A reflection is just a scaling with a negative factor.


And projections. Without them you only get linear maps with nonzero determinant.


Shearings cannot be represented in this way.


Yes they can. This follows from singular value decomposition. Let S be the matrix representation of a shear transformation. There exist rotation matrices R, B and a diagonal matrix D such that S = RDC, where C is the transpose of B. D is the matrix representation of a scaling transformation and R, B are the matrix representations of rotation transformations. Since S is a product of rotation and scaling matrices, its corresponding linear transformation is a composition of rotations and scalings.

It would ordinarily be weird to represent shear transformations using rotations and scalings because shear matrices are elementary. But it checks out.


OK, point taken. I considered "scaling" in a less general sense (scalar multiple of the unit matrix), while you want to allow arbitrary diagonal entries. My definition is to my knowledge the common one in linear algebra textbooks because in yours, the feasible maps depend on the chosen basis.

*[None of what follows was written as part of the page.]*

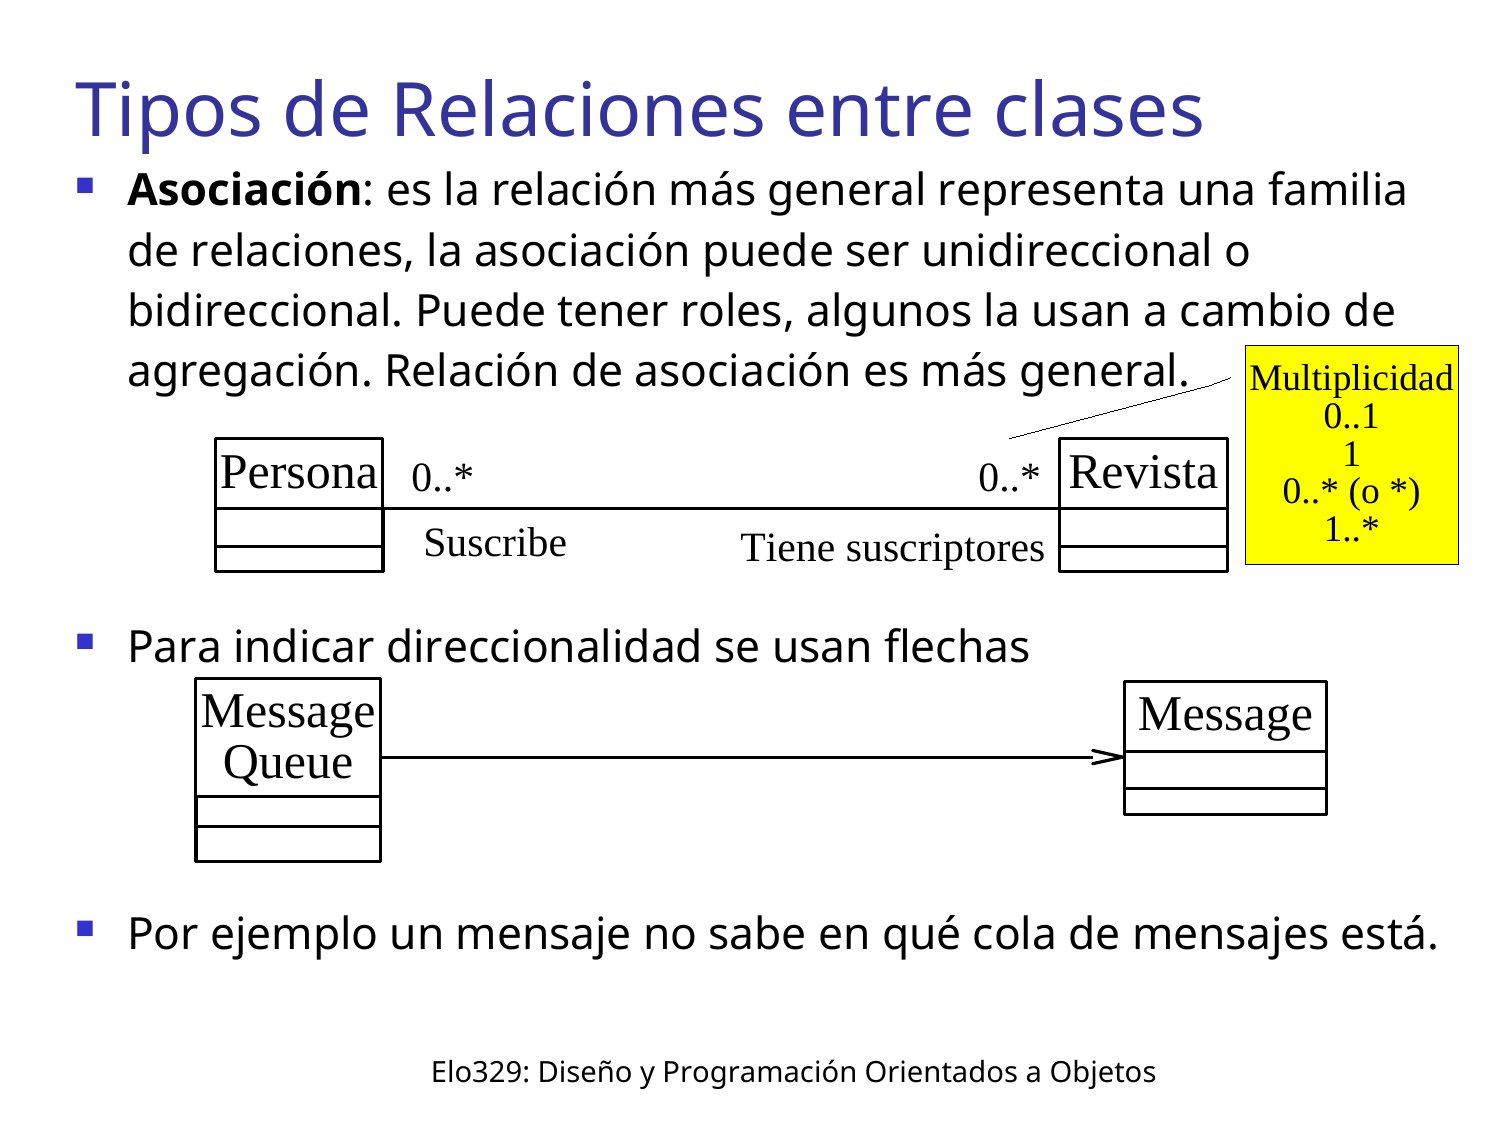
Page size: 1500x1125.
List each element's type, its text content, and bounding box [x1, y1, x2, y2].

EDIT: To state my point more clearly: in textbooks, "scaling" is the linear map that is induced by the "scalar multiplication" in the definition of the vector space (that is why both terms start with "scal").


Reminds me of the old "hack" to use three shear transformations to rotate an image.

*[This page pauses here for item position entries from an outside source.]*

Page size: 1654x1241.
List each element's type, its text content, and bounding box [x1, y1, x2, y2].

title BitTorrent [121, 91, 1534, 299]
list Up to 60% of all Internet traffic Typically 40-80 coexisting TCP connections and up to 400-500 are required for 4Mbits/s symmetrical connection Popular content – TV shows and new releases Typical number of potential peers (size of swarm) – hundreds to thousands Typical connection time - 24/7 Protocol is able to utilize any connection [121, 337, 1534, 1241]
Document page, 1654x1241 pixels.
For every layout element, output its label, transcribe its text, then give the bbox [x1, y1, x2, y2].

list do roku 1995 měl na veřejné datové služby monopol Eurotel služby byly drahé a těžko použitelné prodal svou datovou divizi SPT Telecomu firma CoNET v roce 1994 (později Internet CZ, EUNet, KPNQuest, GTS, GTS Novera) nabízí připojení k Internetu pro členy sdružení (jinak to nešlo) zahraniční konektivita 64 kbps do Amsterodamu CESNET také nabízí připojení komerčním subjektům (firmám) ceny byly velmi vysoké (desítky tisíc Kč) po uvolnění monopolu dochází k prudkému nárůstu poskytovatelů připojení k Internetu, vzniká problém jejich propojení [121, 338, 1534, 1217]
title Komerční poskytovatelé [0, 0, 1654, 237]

The idea being that a shear is relatively much faster on weaker CPUs, relative to doing a "proper" (reverse mapping) rotation.

A nice write-up can be found here: https://www.ocf.berkeley.edu/~fricke/projects/israel/paeth/r...


Notably though, shearings are very 'rare'. Any pertubation will make a shearing no longer a shearing. At least, if I remember correctly.


Same for the the orthogonal matrices, or the diagonal matrices, or the symmetric matrices, or the unit determinant matrices, or the singular matrices ... They are all sets of Lebesgue measure zero.


Orthogonal, diagonal, symmetric, and unit-determinant matrices are all sub-groups though, which makes them 'more special' then all shearing matrices.

Singular matrices are special in the sense that they keep the matrix monoid from being a group. My category theory isn't strong enough to characterize it, but this probably also has a name.

Edit: I think the singular matrices are the 'kernel' of the right adjoint of the forgetful functor from the category of groups to the category of monoids. Though I must admit a lot of that sentence is my stringing together words I only vaguely know.


They can if you add a dimension to the space. That's one of the reasons 3d graphics use 4d vectors and matrices.


You're talking about translation.


No, I wasn't, but I did confuse the terms. Shear can be done without the extra dimension. Skew transforms require the extra dimension, as does translation.


What do you mean by skew? A perspective transformation (homography)? I'm not sure it's standard terminology.